Items from a data source:
* * * * * * * * *

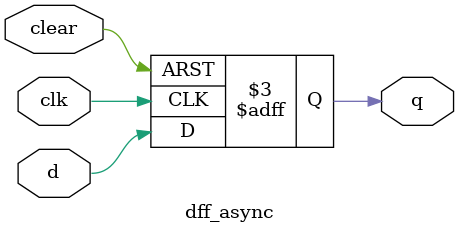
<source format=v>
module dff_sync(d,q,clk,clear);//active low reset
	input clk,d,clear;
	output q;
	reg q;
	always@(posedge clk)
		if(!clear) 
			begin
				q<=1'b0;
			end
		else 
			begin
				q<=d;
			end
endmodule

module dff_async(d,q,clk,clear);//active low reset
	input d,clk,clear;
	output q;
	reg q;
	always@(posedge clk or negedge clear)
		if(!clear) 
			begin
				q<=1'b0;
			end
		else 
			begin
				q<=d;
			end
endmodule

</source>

* * * * * * * * *

TASK DIRECTIONS
Go through the entries and retype them exactly, except for the images.

OUTPUT BELOW
<source format=v>
module dff_sync(d,q,clk,clear);//active low reset
	input clk,d,clear;
	output q;
	reg q;
	always@(posedge clk)
		if(!clear) 
			begin
				q<=1'b0;
			end
		else 
			begin
				q<=d;
			end
endmodule

module dff_async(d,q,clk,clear);//active low reset
	input d,clk,clear;
	output q;
	reg q;
	always@(posedge clk or negedge clear)
		if(!clear) 
			begin
				q<=1'b0;
			end
		else 
			begin
				q<=d;
			end
endmodule

</source>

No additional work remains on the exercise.